Twice I have proposed, and twice I have been bashed by fellow Christians. I, however, insist that teaching of Bible and Quran in school may be good as WASCE examinable subjects, but it is not the panacea for a moral reform.
I’d rather we taught our children about Lawyer Mensah Sarbah who returned the legal fee paid him by the Aborigines Rights Protection Society because he felt he didn’t work for it. I will teach about Father Andrew Campbell, not as a Christian priest but because he is a male and Ghana version of Mother Teresa.
He has cared so much and for so long about the marginalized that even in his retirement from active pastoring, he has gone to live among lepers at the Weija leprosarium!
It is good to be born again, but the Bible itself insists that my works should advertise my faith.
In the Western Region of Ghana, a number of young men and women working at a cold store have stolen so much fish from their employer and under–invoiced sales to the illiterate fishwives that with their basic post-SHS salary of GHc700, some of them have bought private cars. They drive the cars to church on Sundays. Nobody has ever asked them how they make their money.
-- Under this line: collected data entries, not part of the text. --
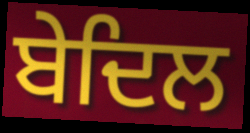
ਬੇਦਿਲ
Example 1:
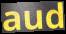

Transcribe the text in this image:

aud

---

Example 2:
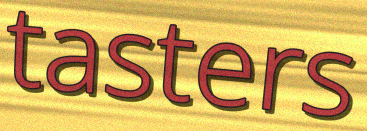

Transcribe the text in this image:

tasters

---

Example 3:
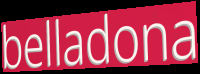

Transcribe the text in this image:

belladona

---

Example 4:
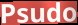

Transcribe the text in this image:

Psudo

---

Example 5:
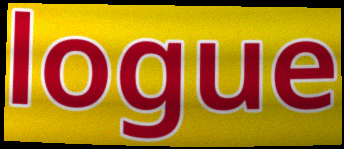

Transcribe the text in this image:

logue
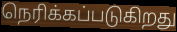
நெரிக்கப்படுகிறது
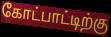
கோட்பாட்டிற்கு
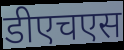
डीएचएस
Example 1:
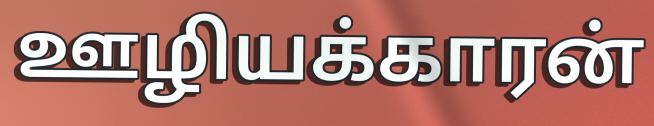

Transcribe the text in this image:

ஊழியக்காரன்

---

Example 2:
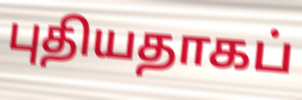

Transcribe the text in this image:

புதியதாகப்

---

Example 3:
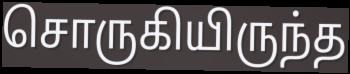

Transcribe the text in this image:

சொருகியிருந்த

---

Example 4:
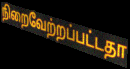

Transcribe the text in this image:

நிறைவேற்றப்பட்டதா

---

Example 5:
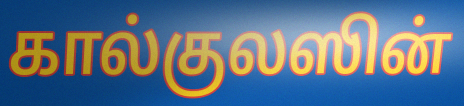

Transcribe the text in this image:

கால்குலஸின்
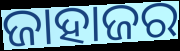
ଜାହାଜର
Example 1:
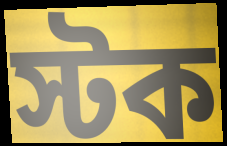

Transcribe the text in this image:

স্টক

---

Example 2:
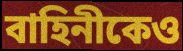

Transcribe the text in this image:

বাহিনীকেও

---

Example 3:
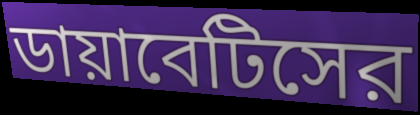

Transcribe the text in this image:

ডায়াবেটিসের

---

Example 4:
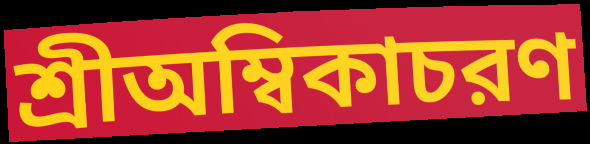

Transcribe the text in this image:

শ্রীঅম্বিকাচরণ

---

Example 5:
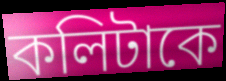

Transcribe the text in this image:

কলিটাকে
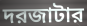
দরজাটার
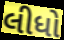
લીધો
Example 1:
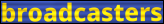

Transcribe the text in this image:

broadcasters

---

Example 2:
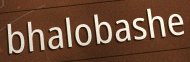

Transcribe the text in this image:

bhalobashe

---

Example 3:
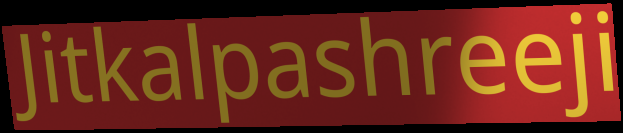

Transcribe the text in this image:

Jitkalpashreeji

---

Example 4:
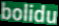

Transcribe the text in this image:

bolidu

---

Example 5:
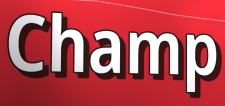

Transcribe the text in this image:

Champ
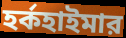
হর্কহাইমার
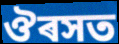
ঔৰসত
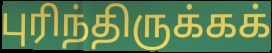
புரிந்திருக்கக்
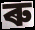
ৰু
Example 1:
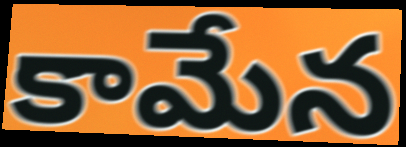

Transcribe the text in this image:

కామేన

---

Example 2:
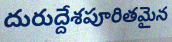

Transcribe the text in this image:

దురుద్దేశపూరితమైన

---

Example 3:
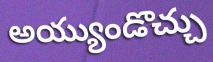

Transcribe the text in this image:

అయ్యుండొచ్చు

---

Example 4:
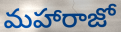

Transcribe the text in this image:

మహారాజో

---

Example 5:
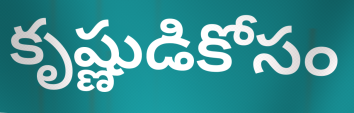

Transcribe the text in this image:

కృష్ణుడికోసం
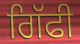
ਗਿੱਫੀ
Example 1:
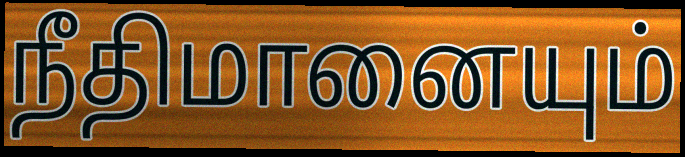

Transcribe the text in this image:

நீதிமானையும்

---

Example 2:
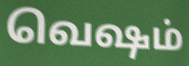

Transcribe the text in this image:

வெஷம்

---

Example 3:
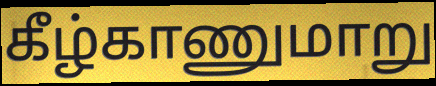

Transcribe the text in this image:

கீழ்காணுமாறு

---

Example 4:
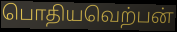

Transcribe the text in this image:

பொதியவெற்பன்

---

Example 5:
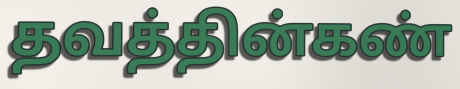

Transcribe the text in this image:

தவத்தின்கண்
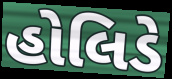
હોલિડે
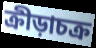
ক্রীড়াচক্র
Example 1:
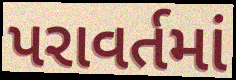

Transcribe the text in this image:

પરાવર્તમાં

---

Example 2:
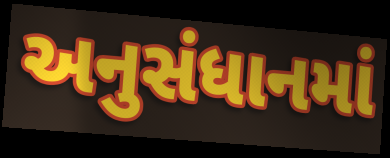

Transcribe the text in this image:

અનુસંધાનમાં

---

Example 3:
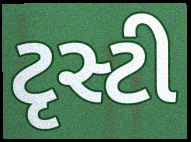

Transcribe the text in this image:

ટૃસ્ટી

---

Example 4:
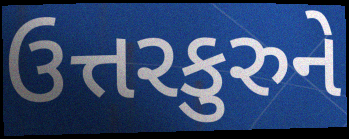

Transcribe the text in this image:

ઉત્તરકુરુને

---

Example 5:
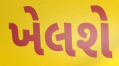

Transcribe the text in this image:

ખેલશે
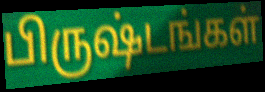
பிருஷ்டங்கள்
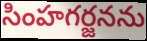
సింహగర్జనను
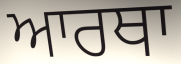
ਆਰਥਾ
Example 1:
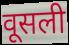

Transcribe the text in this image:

वूसली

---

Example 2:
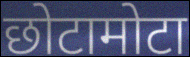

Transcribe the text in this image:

छोटामोटा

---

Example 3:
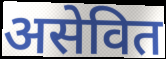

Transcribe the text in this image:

असेवित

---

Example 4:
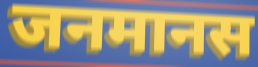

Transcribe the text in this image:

जनमानस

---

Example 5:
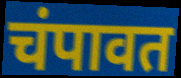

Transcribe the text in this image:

चंपावत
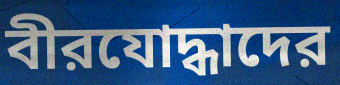
বীরযোদ্ধাদের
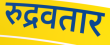
रुद्रवतार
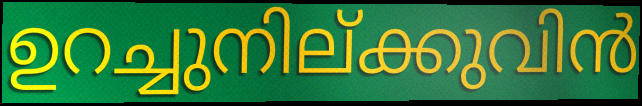
ഉറച്ചുനില്ക്കുവിൻ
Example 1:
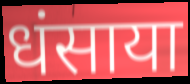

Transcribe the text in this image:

धंसाया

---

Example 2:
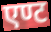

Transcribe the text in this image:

एण्ट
Western Europe and the United States of America may not be your idea of paradise, but I have enough reason to admire their culture of personal moral protocols. Stacks or newspapers are on put on display. No-one is watching but the people pick up their copies and faithfully drop their coins in payment. The commuter trains, trams and buses are on many occasions without a ticket inspector, yet the people dutifully pay, mostly swiping their seasonal tickets as they get on board.
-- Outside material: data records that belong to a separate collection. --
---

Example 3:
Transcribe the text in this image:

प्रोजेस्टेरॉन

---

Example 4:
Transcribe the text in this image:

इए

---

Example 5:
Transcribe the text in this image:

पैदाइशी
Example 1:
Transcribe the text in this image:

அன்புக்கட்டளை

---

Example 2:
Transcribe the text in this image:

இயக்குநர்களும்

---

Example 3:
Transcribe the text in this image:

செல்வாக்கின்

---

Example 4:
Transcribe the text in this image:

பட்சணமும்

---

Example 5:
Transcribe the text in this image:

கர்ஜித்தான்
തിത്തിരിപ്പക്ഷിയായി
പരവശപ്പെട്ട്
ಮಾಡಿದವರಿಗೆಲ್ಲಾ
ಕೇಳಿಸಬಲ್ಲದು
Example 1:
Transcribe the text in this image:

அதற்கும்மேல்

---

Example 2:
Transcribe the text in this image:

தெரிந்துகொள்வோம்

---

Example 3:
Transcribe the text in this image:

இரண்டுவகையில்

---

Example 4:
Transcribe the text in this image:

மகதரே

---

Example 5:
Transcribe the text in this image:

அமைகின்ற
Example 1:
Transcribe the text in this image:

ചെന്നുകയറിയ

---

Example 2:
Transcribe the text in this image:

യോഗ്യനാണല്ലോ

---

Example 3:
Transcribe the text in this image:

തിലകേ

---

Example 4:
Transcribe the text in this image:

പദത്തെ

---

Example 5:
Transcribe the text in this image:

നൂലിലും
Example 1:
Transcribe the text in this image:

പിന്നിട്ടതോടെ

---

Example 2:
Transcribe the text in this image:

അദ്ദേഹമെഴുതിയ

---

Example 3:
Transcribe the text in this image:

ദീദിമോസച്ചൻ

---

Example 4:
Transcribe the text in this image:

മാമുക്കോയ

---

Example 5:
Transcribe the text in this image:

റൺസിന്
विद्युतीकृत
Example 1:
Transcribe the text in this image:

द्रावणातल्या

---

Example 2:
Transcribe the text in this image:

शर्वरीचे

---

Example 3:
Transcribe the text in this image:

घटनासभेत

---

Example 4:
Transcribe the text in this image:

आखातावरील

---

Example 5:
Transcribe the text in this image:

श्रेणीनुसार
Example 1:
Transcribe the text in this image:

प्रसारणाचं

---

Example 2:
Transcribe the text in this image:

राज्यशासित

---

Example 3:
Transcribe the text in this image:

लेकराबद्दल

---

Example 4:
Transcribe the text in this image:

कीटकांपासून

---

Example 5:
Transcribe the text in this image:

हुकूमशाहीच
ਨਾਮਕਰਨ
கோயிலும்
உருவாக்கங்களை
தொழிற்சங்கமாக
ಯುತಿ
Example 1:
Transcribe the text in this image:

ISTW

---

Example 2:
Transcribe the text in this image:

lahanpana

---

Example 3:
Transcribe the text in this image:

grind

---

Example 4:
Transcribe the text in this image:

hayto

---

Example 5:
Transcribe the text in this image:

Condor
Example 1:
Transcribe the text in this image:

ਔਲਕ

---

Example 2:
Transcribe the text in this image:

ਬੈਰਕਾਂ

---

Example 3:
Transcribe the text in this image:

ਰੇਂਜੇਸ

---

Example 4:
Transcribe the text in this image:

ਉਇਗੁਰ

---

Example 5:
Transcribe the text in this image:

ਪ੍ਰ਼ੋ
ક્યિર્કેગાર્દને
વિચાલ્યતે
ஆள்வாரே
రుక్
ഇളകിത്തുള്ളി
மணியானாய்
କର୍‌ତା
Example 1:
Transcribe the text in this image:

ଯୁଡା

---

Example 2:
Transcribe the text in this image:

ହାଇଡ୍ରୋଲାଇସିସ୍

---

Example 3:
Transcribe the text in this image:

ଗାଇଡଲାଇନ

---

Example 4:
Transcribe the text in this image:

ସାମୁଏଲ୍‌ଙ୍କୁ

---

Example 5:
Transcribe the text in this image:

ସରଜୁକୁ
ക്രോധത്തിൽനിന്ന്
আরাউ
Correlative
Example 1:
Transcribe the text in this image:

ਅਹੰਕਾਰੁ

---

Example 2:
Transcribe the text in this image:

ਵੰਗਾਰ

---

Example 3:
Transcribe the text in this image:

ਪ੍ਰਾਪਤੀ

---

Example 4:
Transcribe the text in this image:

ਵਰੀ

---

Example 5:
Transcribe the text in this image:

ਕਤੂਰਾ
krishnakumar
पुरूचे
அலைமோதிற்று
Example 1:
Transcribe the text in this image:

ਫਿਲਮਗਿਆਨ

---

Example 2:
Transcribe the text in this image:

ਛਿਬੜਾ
The problem, I think, is that most of us are in a hurry to own a car and move from a flat or rented apartment into our own three or four bedroom house which even with ten years saving, we cannot afford.
Simple. The moment we are put in charge of a project, the first thing we look for is, which contractors and suppliers can kick back into our personal bank account.
These days almost everybody is “doing my Masters”. Bernard Avle is saying that it is good for the population to get educated, but accumulation of degrees, alone, is not the panacea. To knowledge, he says, let us add character, integrity.